E-tolls 'systematically collapsing' - MP

Cape Town - Only one in every two motorists in Gauteng is registered for e-tolls, with significant numbers of motorists deregistering from the system which is barely a year old.

Transport Minister Dipuo Peters has delivered a candid reply to Anton Alberts, a Freedom Front Plus MP, who asked in a parliamentary question how many Gauteng e-toll users had deregistered since January 1 2013 until the last specified date for which information was available.

He also asked what amount had been raised in e-toll fees every month since the system was commissioned on December 3 2013, and how many users have been deregistered.

First month of operations

Peters replied that 1.25 million motorists have “active accounts registered on the (South African National Roads Agency) system”, although there are some 2.5 million users of the e-toll system each month. This implies that only about half of the users are paying toll fees.

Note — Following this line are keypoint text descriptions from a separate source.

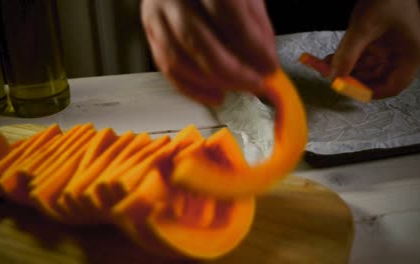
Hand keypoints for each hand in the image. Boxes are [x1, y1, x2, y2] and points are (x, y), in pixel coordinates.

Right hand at [140, 0, 278, 104]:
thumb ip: (255, 22)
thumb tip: (265, 61)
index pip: (227, 14)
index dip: (251, 45)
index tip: (269, 66)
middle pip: (199, 42)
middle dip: (233, 72)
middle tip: (256, 84)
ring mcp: (157, 15)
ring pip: (178, 60)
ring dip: (213, 83)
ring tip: (239, 89)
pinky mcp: (150, 32)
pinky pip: (167, 68)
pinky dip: (193, 88)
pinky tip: (215, 95)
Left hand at [330, 0, 419, 98]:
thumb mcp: (363, 29)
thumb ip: (347, 55)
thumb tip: (334, 77)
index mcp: (411, 55)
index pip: (393, 86)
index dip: (370, 92)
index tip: (349, 91)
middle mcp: (403, 55)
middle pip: (377, 79)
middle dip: (352, 79)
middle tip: (333, 78)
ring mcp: (391, 50)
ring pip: (366, 69)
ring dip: (346, 69)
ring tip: (326, 66)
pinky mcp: (380, 44)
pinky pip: (362, 58)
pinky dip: (347, 59)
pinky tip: (330, 59)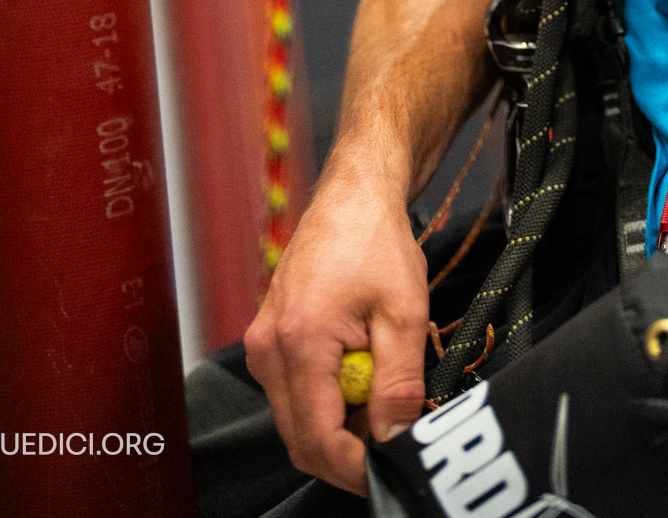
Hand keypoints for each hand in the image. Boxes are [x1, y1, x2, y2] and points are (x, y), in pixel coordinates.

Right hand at [244, 154, 430, 494]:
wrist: (354, 195)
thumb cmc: (376, 241)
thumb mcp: (404, 313)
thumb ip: (397, 383)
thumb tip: (393, 440)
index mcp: (296, 342)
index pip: (317, 440)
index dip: (355, 468)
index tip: (393, 471)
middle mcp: (267, 349)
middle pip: (301, 438)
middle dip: (348, 452)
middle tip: (395, 442)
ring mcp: (263, 345)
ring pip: (297, 419)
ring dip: (340, 427)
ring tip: (384, 401)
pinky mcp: (271, 340)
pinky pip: (295, 394)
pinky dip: (328, 402)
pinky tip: (362, 380)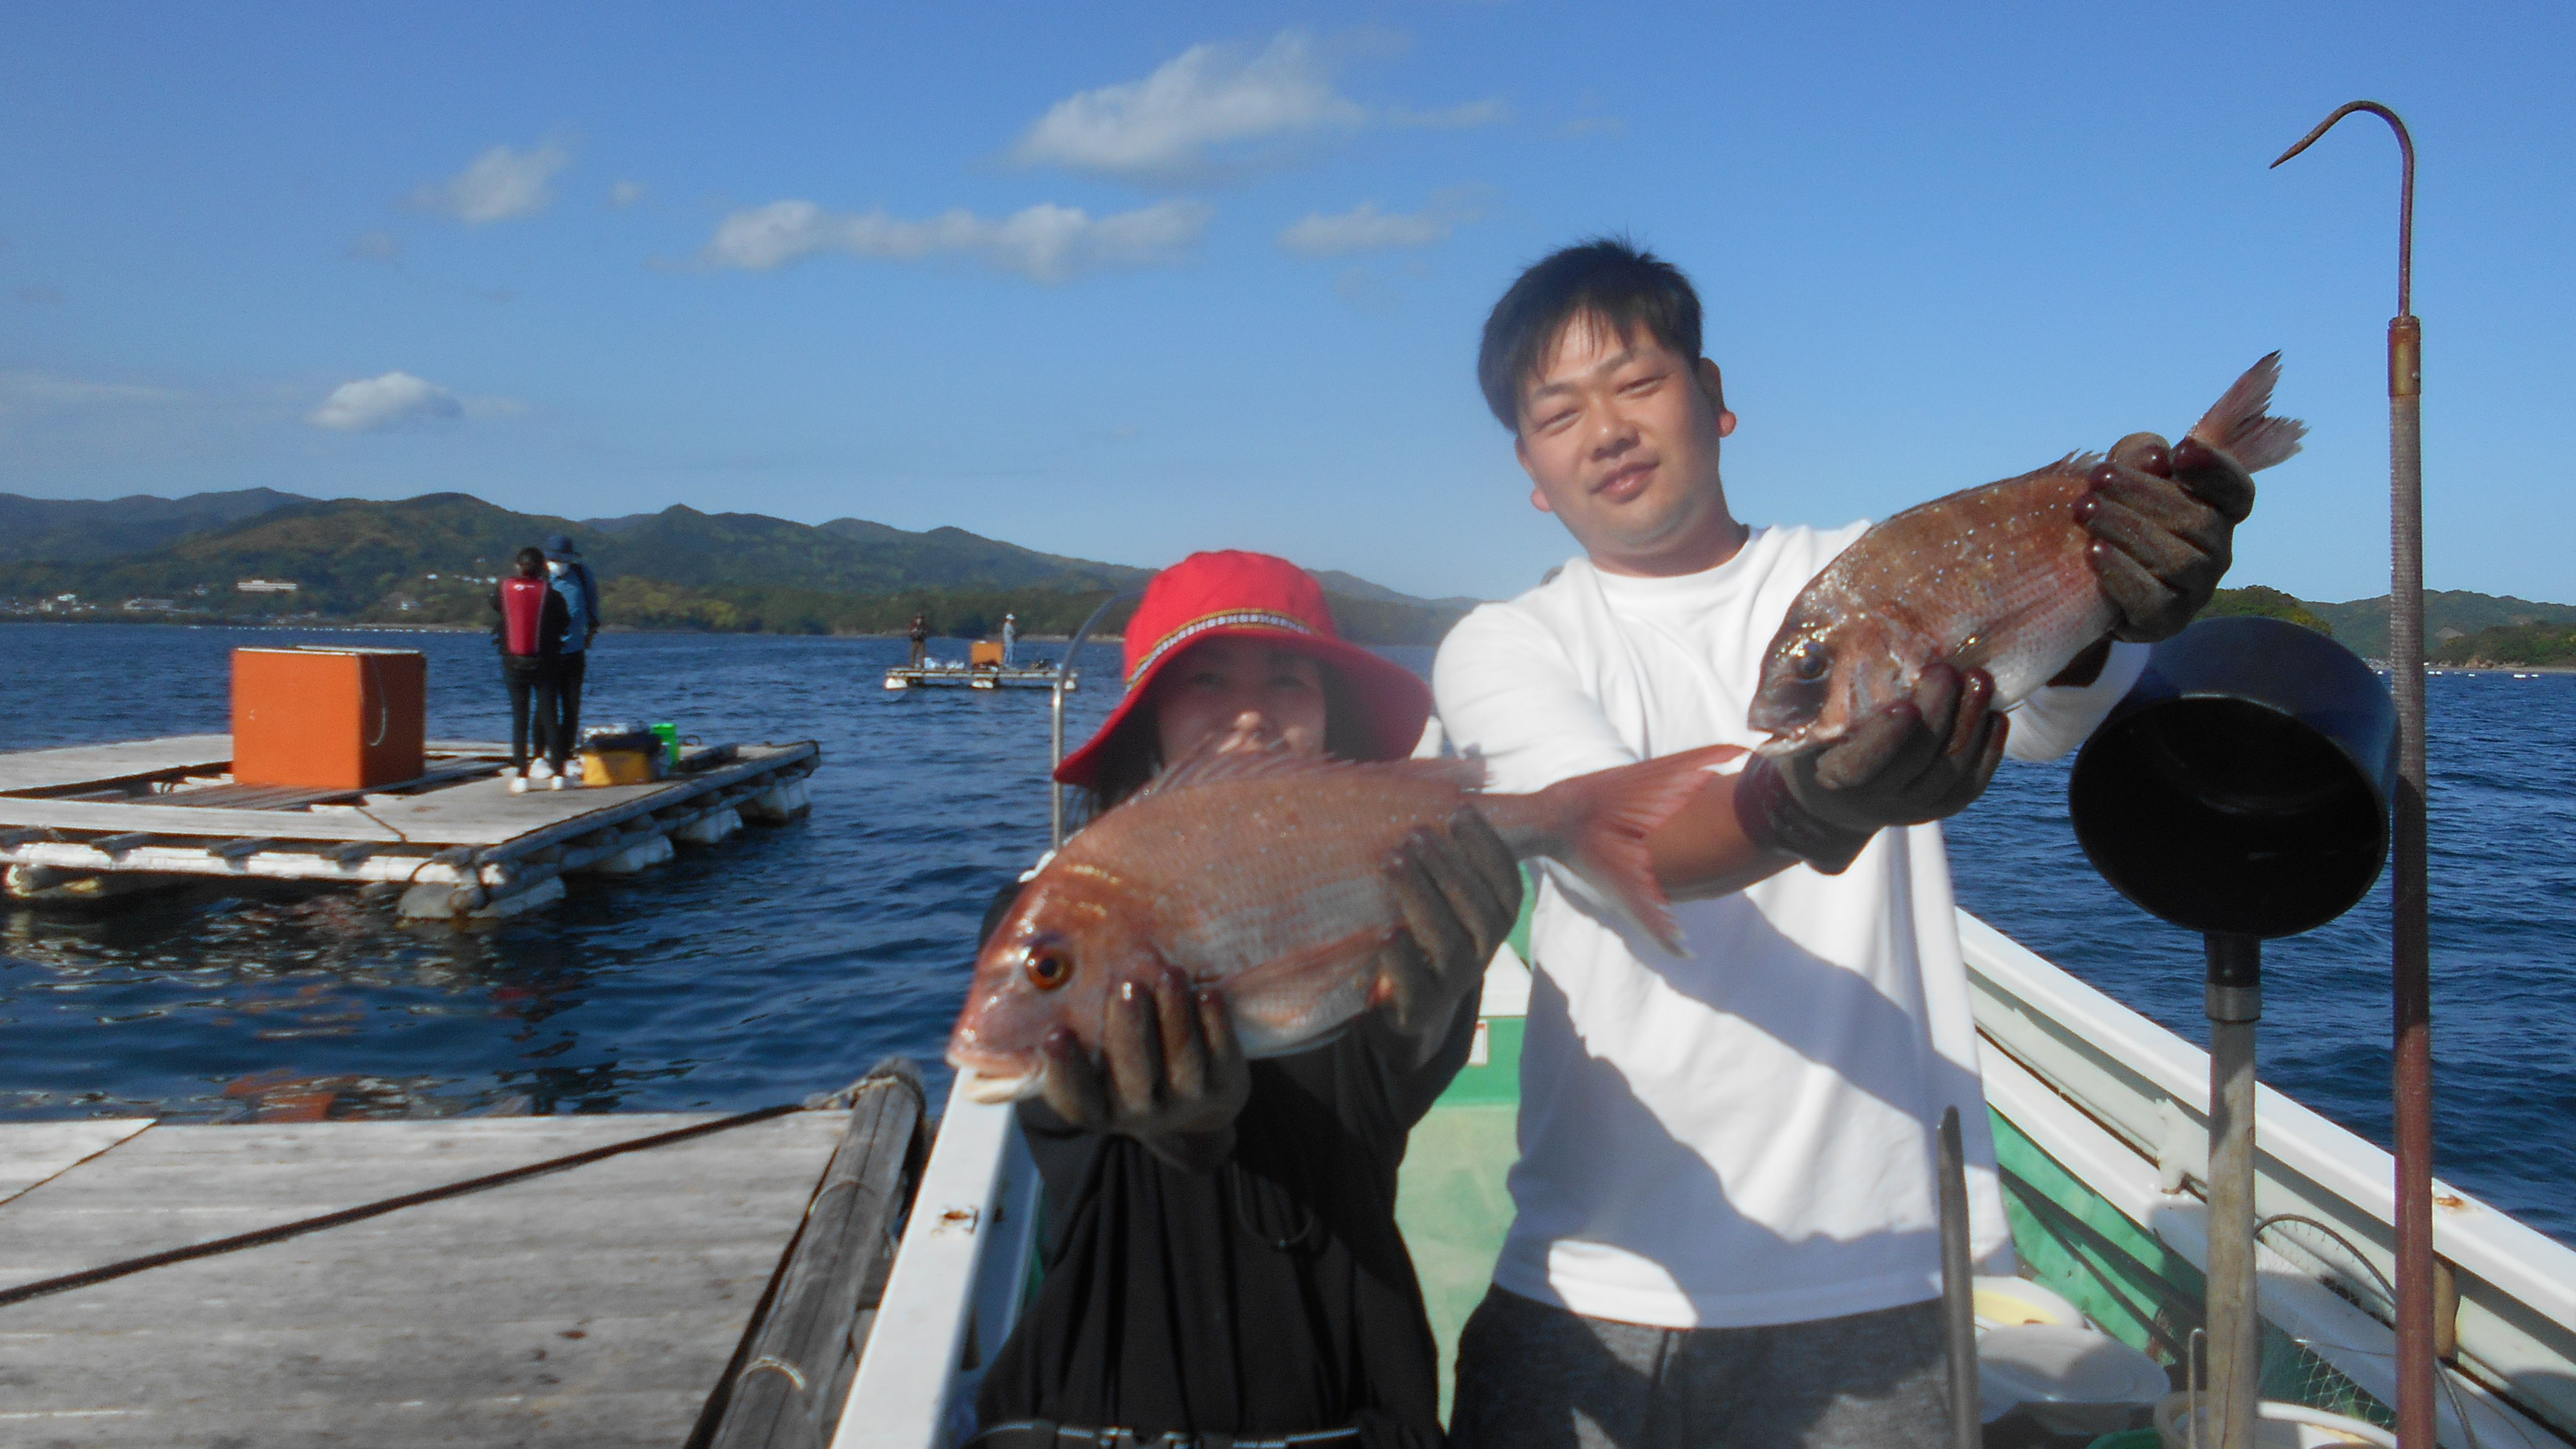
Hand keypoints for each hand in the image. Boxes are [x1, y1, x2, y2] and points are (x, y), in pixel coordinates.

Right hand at [1040, 968, 1248, 1171]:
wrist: (1195, 1105)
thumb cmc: (1130, 1066)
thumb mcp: (1099, 1060)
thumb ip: (1079, 1030)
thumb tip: (1043, 974)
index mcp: (1100, 1110)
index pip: (1075, 1099)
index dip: (1065, 1070)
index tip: (1055, 1033)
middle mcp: (1141, 1114)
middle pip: (1134, 1077)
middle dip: (1130, 1030)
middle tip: (1127, 986)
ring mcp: (1186, 1104)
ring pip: (1181, 1061)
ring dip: (1174, 1014)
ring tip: (1169, 973)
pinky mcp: (1226, 1090)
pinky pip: (1221, 1055)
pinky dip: (1215, 1023)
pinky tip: (1207, 993)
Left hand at [1372, 810, 1523, 1064]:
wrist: (1400, 1003)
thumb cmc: (1420, 928)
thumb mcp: (1439, 893)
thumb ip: (1445, 851)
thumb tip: (1448, 782)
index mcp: (1494, 920)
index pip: (1506, 884)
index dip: (1487, 847)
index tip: (1458, 812)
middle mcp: (1482, 952)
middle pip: (1478, 911)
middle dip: (1448, 868)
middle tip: (1413, 834)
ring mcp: (1452, 984)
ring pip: (1450, 944)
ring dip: (1422, 899)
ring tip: (1393, 863)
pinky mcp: (1418, 1011)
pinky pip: (1416, 988)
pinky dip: (1402, 959)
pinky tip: (1386, 931)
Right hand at [1735, 664, 2008, 872]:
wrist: (1841, 800)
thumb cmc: (1823, 741)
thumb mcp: (1808, 722)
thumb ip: (1819, 691)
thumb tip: (1829, 638)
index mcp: (1837, 778)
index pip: (1863, 766)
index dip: (1886, 739)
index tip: (1903, 704)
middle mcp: (1880, 799)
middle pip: (1918, 760)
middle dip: (1937, 713)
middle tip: (1946, 670)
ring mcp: (1916, 806)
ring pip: (1952, 770)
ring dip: (1970, 722)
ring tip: (1980, 679)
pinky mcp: (1945, 805)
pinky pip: (1974, 781)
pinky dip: (1990, 748)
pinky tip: (1995, 714)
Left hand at [2075, 431, 2256, 642]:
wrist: (2087, 584)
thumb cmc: (2118, 515)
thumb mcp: (2127, 475)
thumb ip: (2142, 455)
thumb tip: (2156, 456)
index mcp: (2218, 512)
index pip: (2235, 490)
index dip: (2215, 469)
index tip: (2180, 451)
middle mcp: (2217, 551)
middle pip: (2199, 520)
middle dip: (2143, 493)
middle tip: (2098, 477)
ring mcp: (2196, 590)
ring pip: (2178, 560)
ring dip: (2127, 529)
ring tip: (2085, 510)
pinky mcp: (2166, 620)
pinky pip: (2152, 600)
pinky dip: (2122, 573)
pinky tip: (2094, 551)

In addition Peters noted that nearly 100 000 motorists have de-registered from the system. “As at 30 September 2014, 93 292 account units have been de-registered,” reported Brown.

Income from the tolls reached a peak of R120m in June last year, but had dropped steadily in succeeding months. It dropped to R119m in July 2014, then to R98m in August, then to R86m in September - the last month for which information is available.

Altogether R994.7m was raised between December 2013 and September 2014. In its first month of operation R51.7m was raised. This rose to R81.2m in January last year, then again to R94.5m in February 2014. In March receipts grew to R106m, jumping against to R118m in April. Then in May the figure dropped to R117m, rising to its historic high of R120m in June 2014.

Alberts said it is clear from the answer that the Gauteng e-toll system “is systematically collapsing”. This has been publicly acknowledged by the minister.

Temporary fuel levy

He said the de-registration of nearly 100 000 motorists represents “an enormous number” who are questioning the legitimacy of the system. “If the trend continues, Sanral will lose about 100 000 road users every year with the accompanying loss of income as those who de-register do not pay e-tolls.”

The drop-off in payments indicates that Sanral will reach “a critical point of unsustainability” at some point not far away.

Alberts said a way of financing the highway project - and clearing the Sanral debt on the project - would be to institute a temporary fuel levy instead of the tolls.

He said the Tollgate Action Group - which includes the Freedom Front Plus - would consider further court action against the ANC government “to scrap the e-toll system” as soon as the e-toll panel’s report on the socio-economic impact of tolls is released.

Gauteng premier David Makhura reported in December that the panel has received input from labour, the public, business and political parties - most of which opposed the system. But he said the findings would only be released once discussed with national and local government.